Eu estava caminhando pela praça quando me dei conta de uma cena banal: um cachorro cheirando uma árvore com total concentração, como se decifrasse um livro invisível. Parei para observar. Ali, naquele instante, percebi algo desconcertante: aquele animal não precisava de linguagem, símbolos ou conceitos para existir plenamente naquele momento. Sua experiência não era mediada por interpretações, desejos ocultos ou dilemas existenciais. Apenas estava. E então me perguntei: o que existe além da subjetividade humana?
A
subjetividade sempre foi o epicentro da filosofia moderna. Descartes inaugurou
uma tradição que coloca o "eu penso" como fundamento de toda certeza,
e Kant nos trancou em uma estrutura cognitiva que molda nossa experiência do
mundo. Tudo o que conhecemos parece passar por essa mediação subjetiva. Mas
será que essa perspectiva esgota todas as formas de existência e de
conhecimento?
Ao
longo da história, algumas tradições filosóficas buscaram escapar da bolha da
subjetividade. O zen-budismo, por exemplo, propõe um estado de consciência não
dualista, onde a separação entre sujeito e objeto se dissolve. A fenomenologia
de Merleau-Ponty também questiona essa divisão rígida, apontando para um
entrelaçamento entre corpo e mundo, onde a percepção não é um ato puramente
interno, mas uma abertura para a alteridade.
No
campo da ciência, neurocientistas e biólogos investigam formas de cognição não
humanas. Polvos, por exemplo, possuem um sistema nervoso distribuído, onde a
inteligência não está centralizada em um "eu" pensante, mas espalhada
pelo corpo. Isso desafia nossa concepção tradicional de consciência e nos força
a reconsiderar se o humano é, de fato, o modelo universal de percepção e
compreensão.
E
se, em vez de nos limitarmos ao nosso próprio esquema mental, tentássemos
acessar outras formas de ser? E se o real não precisasse ser sempre filtrado
pela interpretação humana? Talvez haja uma realidade vibrante que escapa ao
nosso olhar subjetivo, uma riqueza de presenças que não precisam ser nomeadas
para existirem plenamente. A experiência direta, sem as camadas de mediação
conceitual, pode ser um caminho para vislumbrar esse "além".
Uma
possível experiência humana que poderia transcender a subjetividade é o estado
de fluxo absoluto, onde a consciência se dissolve na própria ação. Um exemplo
disso pode ser encontrado em dançarinos, músicos ou atletas que atingem um
momento de pura imersão, onde não há mais distinção entre aquele que age e a
ação em si. O corpo se move sem uma intenção consciente, sem um "eu"

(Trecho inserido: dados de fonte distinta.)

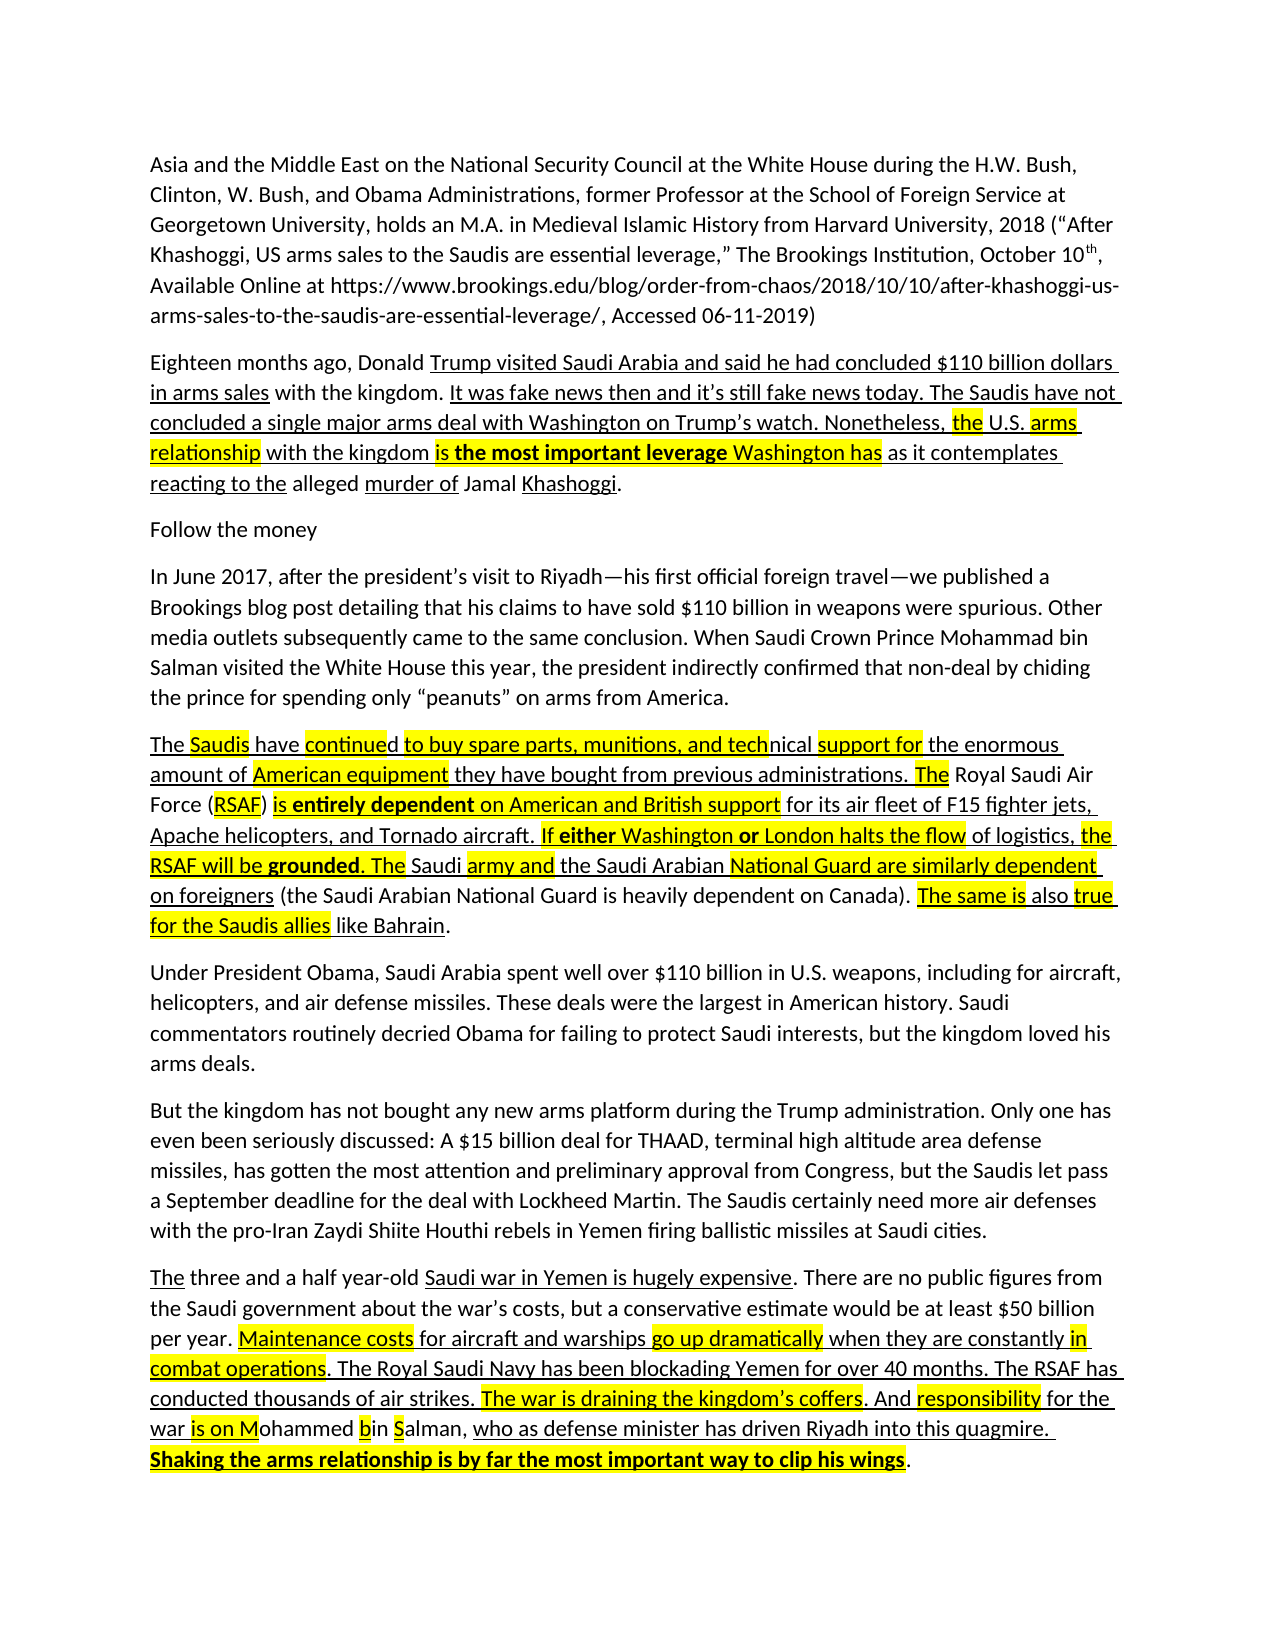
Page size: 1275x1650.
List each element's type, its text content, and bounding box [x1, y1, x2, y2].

que comanda cada gesto. É uma entrega total ao presente, onde a experiência se
torna um fluxo contínuo, livre das amarras da interpretação pessoal.
Houve
um instante, enquanto pescava solitário, frente à imensidão do mar, em que tudo
desapareceu: o tempo, os pensamentos, até mesmo a consciência de estar ali. O movimento
das ondas parecia me integrar a algo maior, como se eu já não fosse um
observador, mas parte da própria respiração do oceano. O fio da linha era uma
extensão de mim, e a espera pelo peixe deixou de ser espera – era apenas um
instante sem começo nem fim. Quando senti o puxão e recobrei a percepção de mim
mesmo, foi como emergir de um mundo sem palavras, onde a existência era pura e
indissolúvel.
No
fim das contas, talvez a subjetividade humana seja menos uma prisão e mais um
convite: um convite para sair de si e perceber que há um mundo pulsante que
nunca dependeu de nossa interpretação para existir.